1943 Ovalle earthquake
- UTC time: 1943-04-06 16:07:17
- ISC event: 899789
- USGS-ANSS: ComCat
- Local date: 6 April 1943
- Local time: 12:07
- Duration: ~25 seconds
- Magnitude: 7.9–8.2 M_{w}
- Depth: 35 km (22 mi)
- Epicenter: 31°25′55″S 71°28′30″W﻿ / ﻿31.432°S 71.475°W
- Areas affected: Chile, Coquimbo Region
- Max. intensity: MSK-64 VIII (Damaging)
- Tsunami: yes
- Casualties: 11 dead

= 1943 Ovalle earthquake =

Earthquake in Coquimbo, Chile

The Coquimbo Region of Chile was affected by a major earthquake on 6 April 1943 at 12:07 local time (16:07 UTC). It had a magnitude of between 7.9 and 8.2 on the moment magnitude scale.

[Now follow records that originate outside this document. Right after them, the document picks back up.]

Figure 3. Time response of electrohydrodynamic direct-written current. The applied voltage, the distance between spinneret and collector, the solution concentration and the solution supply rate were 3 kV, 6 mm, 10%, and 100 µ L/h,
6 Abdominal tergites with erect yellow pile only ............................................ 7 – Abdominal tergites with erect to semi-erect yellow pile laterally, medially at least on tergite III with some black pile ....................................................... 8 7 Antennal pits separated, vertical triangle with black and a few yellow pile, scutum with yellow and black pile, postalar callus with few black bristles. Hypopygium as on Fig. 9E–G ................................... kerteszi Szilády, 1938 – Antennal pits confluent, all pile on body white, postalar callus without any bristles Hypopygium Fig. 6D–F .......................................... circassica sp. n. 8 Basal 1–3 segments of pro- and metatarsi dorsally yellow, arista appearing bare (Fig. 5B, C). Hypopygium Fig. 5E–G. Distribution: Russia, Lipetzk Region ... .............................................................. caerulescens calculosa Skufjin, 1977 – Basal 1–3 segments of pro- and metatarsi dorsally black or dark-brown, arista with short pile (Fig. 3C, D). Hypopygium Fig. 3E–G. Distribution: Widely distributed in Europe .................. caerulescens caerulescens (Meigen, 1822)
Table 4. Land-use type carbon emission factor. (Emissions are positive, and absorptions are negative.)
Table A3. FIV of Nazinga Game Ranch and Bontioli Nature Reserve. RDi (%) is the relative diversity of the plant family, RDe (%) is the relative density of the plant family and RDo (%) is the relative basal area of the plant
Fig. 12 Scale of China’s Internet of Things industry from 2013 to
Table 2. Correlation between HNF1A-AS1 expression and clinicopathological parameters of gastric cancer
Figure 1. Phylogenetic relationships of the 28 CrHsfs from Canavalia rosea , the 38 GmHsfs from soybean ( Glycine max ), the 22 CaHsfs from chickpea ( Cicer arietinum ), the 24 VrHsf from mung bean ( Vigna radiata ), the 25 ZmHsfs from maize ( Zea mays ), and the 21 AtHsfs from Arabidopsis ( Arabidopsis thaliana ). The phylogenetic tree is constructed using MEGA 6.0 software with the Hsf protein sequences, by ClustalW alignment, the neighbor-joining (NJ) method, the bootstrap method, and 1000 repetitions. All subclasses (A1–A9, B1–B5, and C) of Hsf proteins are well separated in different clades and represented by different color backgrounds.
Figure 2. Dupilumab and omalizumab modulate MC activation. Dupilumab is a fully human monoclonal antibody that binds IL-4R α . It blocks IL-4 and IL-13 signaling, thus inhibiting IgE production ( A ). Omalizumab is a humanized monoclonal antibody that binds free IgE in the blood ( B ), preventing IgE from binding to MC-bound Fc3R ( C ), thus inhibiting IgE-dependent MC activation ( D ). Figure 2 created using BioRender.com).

It triggered a minor tsunami that caused local damage along the coast. A total of 11 people were killed, including a group of five miners.

==Tectonic setting==
Central Chile lies above the destructive plate boundary where the Nazca plate subducts beneath the South American plate. There have been many large earthquakes caused by rupture along the plate interface. Illapel has been struck by major earthquakes in 1730, 1880, 1943 and 2015.

==Damage==
The earthquake caused major damage to Ovalle, Illapel, Salamanca and Combarbala. At the La Cocinera copper mine near Ovalle, a tailings dam collapsed, killing five miners.